**Task inputs**
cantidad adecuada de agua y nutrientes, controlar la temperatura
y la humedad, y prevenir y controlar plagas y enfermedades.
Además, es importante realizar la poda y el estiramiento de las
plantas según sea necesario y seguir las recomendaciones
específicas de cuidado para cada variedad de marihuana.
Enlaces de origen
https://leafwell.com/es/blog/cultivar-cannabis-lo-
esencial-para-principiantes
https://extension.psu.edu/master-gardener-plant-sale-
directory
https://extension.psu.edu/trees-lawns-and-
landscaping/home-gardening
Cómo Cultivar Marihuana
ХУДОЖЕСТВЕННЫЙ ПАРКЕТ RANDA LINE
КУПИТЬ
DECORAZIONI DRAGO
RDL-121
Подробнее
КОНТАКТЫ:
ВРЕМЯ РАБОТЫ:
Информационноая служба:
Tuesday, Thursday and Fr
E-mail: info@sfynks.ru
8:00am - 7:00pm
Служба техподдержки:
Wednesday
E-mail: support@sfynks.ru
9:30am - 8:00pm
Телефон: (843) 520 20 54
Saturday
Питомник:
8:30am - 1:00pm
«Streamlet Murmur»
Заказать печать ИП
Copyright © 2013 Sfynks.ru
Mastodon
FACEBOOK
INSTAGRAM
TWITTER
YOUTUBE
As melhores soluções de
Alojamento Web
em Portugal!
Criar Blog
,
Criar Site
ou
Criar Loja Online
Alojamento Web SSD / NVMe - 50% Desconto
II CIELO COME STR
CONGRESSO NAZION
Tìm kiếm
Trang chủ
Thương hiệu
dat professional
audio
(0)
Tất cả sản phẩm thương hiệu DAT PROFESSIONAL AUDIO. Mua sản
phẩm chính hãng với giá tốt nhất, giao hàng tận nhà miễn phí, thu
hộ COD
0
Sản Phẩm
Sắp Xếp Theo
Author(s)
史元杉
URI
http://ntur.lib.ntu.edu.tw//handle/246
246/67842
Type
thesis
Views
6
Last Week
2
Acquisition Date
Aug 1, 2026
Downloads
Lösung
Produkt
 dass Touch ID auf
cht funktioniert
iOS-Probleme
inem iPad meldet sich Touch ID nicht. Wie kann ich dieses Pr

**Task goal**
Check each line of the data for "https". Copy the lines where it turns up.

**Response**
https://leafwell.com/es/blog/cultivar-cannabis-lo-
https://extension.psu.edu/master-gardener-plant-sale-
https://extension.psu.edu/trees-lawns-and-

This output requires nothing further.